Shamadan: “SHA-ma-dan” A big candelabra that’s used in traditional Arabic and Egyptian wedding dances, and–get this–the dancer wears it on her head! Usually with real, on-fire candles! The dancer leads a winding procession, called a Zeffa, of the bride and groom, followed by the wedding guests. It symbolizes the lighting of the way to the couple’s new home, since in early times the dancer would be leading the bridal procession without the benefit of streetlights! The procession, called a zeffa (or zaffa) includes musicians and other types of performers as well. The dance with the Shamadan itself is called, of course, Raks al Shamadan, and showcases how many types of movements the dancer can do without dropping the candelabra or setting the joint on fire!
Souk/Souq/Suk: “Sook” Marketplace. Shopping. ‘Nuff said!
Tahtib: “TAH-teeb” This is an Egyptian martial art where men whack each other with sticks. There’s a lot more to it than that, of course, but that’s it in a nutshell. Men have sticks, therefore men must whack each other with sticks–that’s the logical progression in the male mind. It’s pretty acrobatic, and it’s been turned into a folk dance. It also became the ladies’ cane dance, which is a flirty way for women imitate the menfolk. Like, “Yeah, I’ve got a stick, too, tee hee!”
Tek: A sharper sound on the drum, it is used as an upbeat in rhythms. Great place for a chest or tummy pop!
Tribal: A general term that refers to pretty much any style inspired by the original ATS.
Zaghareet: A long, shrill, ululating (try saying that five times fast!) cry used to cheer on dancers and musicians. It basically means, “Yay!” To do it, say “lalalalalalalala” while you zing your voice up as high as it will go. Some people can actually vibrate their uvulas–that thing in the back of your throat–to do this, but most of us do it the easy way. If you want to see something really funny, try doing it behind a sleeping cat!
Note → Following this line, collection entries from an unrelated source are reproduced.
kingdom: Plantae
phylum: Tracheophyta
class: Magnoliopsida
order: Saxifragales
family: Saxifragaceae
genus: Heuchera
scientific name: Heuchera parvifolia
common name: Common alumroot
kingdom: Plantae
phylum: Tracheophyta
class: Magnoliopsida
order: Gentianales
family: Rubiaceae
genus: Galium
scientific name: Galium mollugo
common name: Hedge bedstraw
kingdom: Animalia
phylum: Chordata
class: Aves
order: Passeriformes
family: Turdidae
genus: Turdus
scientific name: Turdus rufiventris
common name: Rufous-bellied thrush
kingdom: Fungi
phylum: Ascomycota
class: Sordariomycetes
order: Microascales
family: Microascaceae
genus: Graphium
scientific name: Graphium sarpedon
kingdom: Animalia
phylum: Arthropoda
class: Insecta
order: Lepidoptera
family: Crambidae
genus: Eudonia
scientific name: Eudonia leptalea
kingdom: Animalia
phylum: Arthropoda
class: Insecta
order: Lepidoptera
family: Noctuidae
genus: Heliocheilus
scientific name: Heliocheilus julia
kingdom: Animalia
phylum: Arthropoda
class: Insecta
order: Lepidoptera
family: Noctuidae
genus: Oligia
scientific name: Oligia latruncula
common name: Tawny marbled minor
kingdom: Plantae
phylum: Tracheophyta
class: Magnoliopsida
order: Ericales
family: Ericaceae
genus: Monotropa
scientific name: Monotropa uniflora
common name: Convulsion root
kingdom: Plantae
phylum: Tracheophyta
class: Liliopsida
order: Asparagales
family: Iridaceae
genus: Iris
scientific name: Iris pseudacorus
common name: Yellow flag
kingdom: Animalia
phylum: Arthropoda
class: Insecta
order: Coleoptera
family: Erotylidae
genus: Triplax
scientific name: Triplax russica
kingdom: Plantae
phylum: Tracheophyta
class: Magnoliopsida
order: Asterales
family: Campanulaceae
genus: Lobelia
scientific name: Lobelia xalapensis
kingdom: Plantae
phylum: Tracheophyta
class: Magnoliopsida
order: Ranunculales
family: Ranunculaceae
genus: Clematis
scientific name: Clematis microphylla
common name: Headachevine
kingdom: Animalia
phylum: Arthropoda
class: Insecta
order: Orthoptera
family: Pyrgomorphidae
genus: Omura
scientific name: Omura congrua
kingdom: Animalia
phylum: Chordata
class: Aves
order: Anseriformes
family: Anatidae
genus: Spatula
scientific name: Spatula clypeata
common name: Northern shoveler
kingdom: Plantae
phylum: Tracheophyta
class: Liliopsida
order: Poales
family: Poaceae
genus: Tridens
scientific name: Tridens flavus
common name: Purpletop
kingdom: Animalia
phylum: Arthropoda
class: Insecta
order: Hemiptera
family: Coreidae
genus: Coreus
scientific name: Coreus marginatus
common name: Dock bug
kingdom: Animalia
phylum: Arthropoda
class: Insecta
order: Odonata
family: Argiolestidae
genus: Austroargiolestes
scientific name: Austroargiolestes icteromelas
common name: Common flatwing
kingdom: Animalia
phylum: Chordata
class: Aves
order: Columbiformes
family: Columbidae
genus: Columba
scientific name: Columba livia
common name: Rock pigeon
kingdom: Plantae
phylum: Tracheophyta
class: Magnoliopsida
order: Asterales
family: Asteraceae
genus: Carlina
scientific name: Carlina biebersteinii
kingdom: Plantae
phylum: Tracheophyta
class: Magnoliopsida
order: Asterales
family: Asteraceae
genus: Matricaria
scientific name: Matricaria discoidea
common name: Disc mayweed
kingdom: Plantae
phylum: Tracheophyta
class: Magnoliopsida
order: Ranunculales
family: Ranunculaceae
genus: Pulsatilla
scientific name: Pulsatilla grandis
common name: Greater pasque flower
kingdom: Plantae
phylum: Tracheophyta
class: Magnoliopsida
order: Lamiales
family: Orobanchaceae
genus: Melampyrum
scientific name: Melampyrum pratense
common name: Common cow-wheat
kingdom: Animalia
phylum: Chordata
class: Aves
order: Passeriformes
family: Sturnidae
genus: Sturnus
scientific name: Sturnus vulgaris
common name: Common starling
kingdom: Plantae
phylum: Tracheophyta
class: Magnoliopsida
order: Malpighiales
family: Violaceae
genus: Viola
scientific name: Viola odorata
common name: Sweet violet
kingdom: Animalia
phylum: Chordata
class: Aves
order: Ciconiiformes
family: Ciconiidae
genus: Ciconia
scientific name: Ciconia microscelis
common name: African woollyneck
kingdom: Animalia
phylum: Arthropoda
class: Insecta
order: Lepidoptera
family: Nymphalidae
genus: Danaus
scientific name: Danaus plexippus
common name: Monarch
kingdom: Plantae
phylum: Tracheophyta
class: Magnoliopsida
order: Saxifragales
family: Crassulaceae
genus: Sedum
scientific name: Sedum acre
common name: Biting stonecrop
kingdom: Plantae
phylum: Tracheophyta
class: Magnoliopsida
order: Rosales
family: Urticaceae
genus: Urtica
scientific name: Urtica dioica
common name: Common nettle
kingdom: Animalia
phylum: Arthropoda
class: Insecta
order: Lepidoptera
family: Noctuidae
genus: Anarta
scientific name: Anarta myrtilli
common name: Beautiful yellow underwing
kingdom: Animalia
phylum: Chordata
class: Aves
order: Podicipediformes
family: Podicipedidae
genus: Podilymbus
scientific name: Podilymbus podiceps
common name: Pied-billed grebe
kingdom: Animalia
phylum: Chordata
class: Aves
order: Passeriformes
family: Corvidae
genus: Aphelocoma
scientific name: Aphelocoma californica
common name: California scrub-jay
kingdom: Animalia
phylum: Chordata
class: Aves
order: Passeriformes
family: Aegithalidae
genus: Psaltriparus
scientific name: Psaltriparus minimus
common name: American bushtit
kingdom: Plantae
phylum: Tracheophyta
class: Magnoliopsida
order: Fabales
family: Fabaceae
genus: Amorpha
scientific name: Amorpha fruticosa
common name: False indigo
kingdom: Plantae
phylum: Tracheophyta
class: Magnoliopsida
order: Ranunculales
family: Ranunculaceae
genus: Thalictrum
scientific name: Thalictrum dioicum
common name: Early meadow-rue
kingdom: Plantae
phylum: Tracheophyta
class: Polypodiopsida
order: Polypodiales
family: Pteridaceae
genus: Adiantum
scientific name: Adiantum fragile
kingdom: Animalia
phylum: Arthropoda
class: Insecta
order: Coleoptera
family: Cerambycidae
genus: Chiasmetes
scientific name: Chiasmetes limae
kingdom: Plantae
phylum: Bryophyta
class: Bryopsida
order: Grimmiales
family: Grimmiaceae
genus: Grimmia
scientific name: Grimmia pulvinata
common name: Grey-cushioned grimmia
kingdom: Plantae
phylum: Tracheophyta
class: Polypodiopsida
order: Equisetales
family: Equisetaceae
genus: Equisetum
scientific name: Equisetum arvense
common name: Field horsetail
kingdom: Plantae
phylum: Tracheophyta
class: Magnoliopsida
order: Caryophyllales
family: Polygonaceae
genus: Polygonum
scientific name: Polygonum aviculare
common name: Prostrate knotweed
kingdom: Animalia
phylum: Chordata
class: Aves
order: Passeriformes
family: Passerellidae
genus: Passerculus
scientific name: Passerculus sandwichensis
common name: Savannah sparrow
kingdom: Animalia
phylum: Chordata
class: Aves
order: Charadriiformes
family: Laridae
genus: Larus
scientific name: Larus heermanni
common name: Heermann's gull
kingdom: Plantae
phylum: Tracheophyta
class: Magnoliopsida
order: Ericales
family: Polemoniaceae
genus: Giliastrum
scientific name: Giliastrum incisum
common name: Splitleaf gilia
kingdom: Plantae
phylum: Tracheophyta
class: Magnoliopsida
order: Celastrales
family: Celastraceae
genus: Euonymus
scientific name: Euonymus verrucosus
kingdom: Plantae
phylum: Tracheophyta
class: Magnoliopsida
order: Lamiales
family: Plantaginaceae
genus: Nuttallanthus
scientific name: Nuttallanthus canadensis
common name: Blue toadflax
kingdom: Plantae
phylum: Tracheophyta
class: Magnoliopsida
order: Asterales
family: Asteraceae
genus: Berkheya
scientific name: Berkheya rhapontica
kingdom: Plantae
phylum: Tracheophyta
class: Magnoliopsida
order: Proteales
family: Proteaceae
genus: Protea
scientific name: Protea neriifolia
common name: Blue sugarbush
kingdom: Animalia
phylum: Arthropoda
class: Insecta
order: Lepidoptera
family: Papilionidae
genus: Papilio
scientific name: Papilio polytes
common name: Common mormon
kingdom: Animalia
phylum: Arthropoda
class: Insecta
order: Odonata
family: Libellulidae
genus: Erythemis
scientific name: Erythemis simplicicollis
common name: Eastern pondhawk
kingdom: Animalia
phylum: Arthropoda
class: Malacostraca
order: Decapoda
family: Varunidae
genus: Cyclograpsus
Zar/Zaar: A trance dance or ritual, it is used throughout the Middle East to heal or throw out evil spirits. It also refers to a specific rhythm.
Zeffa/Zaffa/Zeffah: Weddings are a big deal everywhere, and the Middle East is no exception! A Zeffa is a wedding procession, especially in Egypt but with variations throughout the Middle East. Dancers, musicians and other entertainers lead the procession. Dancers may carry candles, or elaborate candelabras may be balanced on dancers’ heads (this became popular early in the 20th century.) Huge processions once lit the way through the streets to the bride’s new home, but nowadays it can be just one dancer leading the couple and guests around the reception room to symbolize the old tradition. A dancer at a wedding is considered to be good luck. She introduces the newly-wed pair to the guests at the reception, encourages them to dance, and helps get the party started!
Zills: Also known (in Turkey) as Zagat, these are finger cymbals. A dancer uses four, one pair for each hand. They attach to the thumb and middle finger by elastic loops. If you think dancing is hard, try it while you keep on the beat with your cymbals!